I did not realise how my world was about to change over the course of the week that I spent alongside the amazing healthcare workers that are a part of Pangea Global Health Education.  As a paediatric emergency physician at an Australian quaternary-level paediatric hospital, I need to be ready for whatever will come through the front doors. My clinical experience has helped prepare me for the incredible capacity building, via lectures, seminars, workshops and multimodal simulations, that Pangea provided to local junior medical doctors, clinical officers, medical students, clinical officer students, and nurses.   

This is Africa. Being able to work with the resources that we had, we were dynamic and fluid in our approach to teaching and facilitating capacity building. The aggregate skill set of the Pangea team was formidable. Despite having early mornings and long days, the Pangea team were in high spirits doing what we loved – to teach, to train, to facilitate.  In doing so, and I cannot speak for anyone else, there is personal and professional growth.  With this growth, there is a stronger sense of agency.   
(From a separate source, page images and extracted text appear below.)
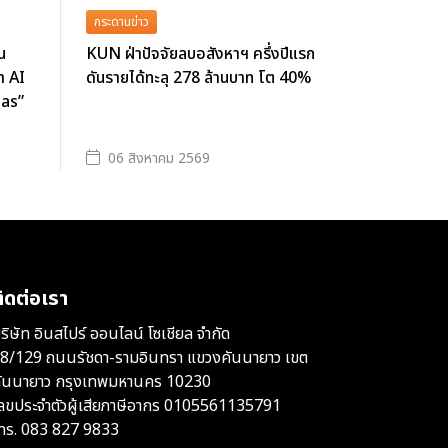
กระดานข่าว
น
KUN ฝ่าปัจจัยลบอสังหาฯ ครึ่งปีแรก
า AI
ดันรายได้ทะลุ 278 ล้านบาท โต 40%
las”
06 สิงหาคม 2569
ิดต่อเรา
ริษัท อินสไปร์ ออนไลน์ โซเชียล จำกัด
8/129 ถนนรัชดา-รามอินทรา แขวงคันนายาว เขต
ันนายาว กรุงเทพมหานคร 10230
ลขประจำตัวผู้เสียภาษีอากร 0105561135791
ทร.
083 827 9833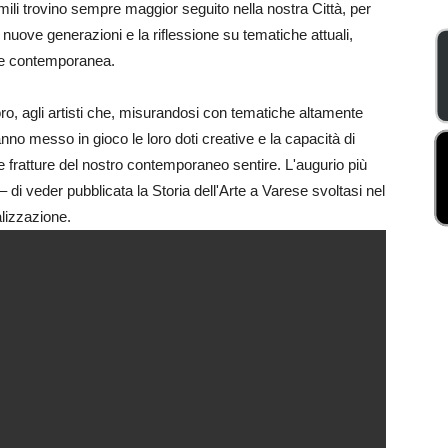
imili trovino sempre maggior seguito nella nostra Città, per
 nuove generazioni e la riflessione su tematiche attuali,
e e contemporanea.
oro, agli artisti che, misurandosi con tematiche altamente
anno messo in gioco le loro doti creative e la capacità di
 fratture del nostro contemporaneo sentire. L'augurio più
– di veder pubblicata la Storia dell'Arte a Varese svoltasi nel
lizzazione.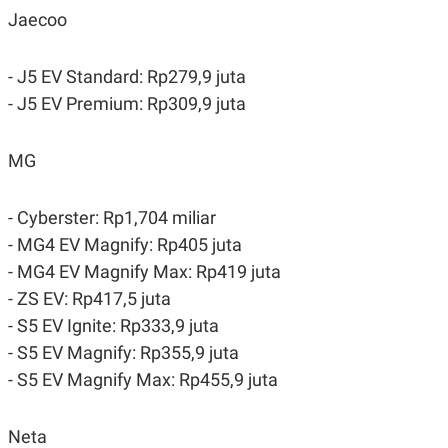
Jaecoo
- J5 EV Standard: Rp279,9 juta
- J5 EV Premium: Rp309,9 juta
MG
- Cyberster: Rp1,704 miliar
- MG4 EV Magnify: Rp405 juta
- MG4 EV Magnify Max: Rp419 juta
- ZS EV: Rp417,5 juta
- S5 EV Ignite: Rp333,9 juta
- S5 EV Magnify: Rp355,9 juta
- S5 EV Magnify Max: Rp455,9 juta
Neta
Alas, I was not able to join the rest of the group for the week in Blantyre.  With a heavy heart, I left the team behind. The sun rose whilst driving out to Kamuzu International Airport. I know that I will return and be welcomed back with the same sun and similar warm winds.     

Katherine Edyvane Research Award

Every year during our time in Malawi, we have the privilege of hearing from medical professionals who present completed research for the Katherine Edyvane Award.

The Katherine Edyvane Research Award is given to a doctor, clinical officer or medical student for the best original research presentation during the Pangea seminar. We are continually amazed at the quality of the research and this past year we had four outstanding project prize-winners. 

In Kamuzu Central Hospital, Lilongwe, Bvumi Tembo presented an audit of paediatric surgery for congenital anomalies that will form the basis of service delivery planning for years to come.

In Queen Elizabeth Hospital, Blantyre, Akim Bwanali presented his work developing the Malawi National Cholera Action Plan; Karim Arif Karim presented his original work on COVID vaccine hesitancy in Malawian medical students and Memory Ngwira presented her PhD results of her trial of aspirin in pregnancy for pre-eclampsia.

Matron Memory Ngwira

Professor Annemarie Hennessy shares about our trip this year:

“This visit was especially exciting for me as I was able to see the initial results of a randomised clinical trial that we conducted in Blantyre. The PhD student running this trial, Matron Memory Ngwira, first met the team in 2019 at a Pangea teaching session, and connected with myself and Western Sydney University, who have supported this study. Memory presented her results at the Research session on the last day in Blantyre, and hopefully, she will soon be running new clinical trials in Malawi.”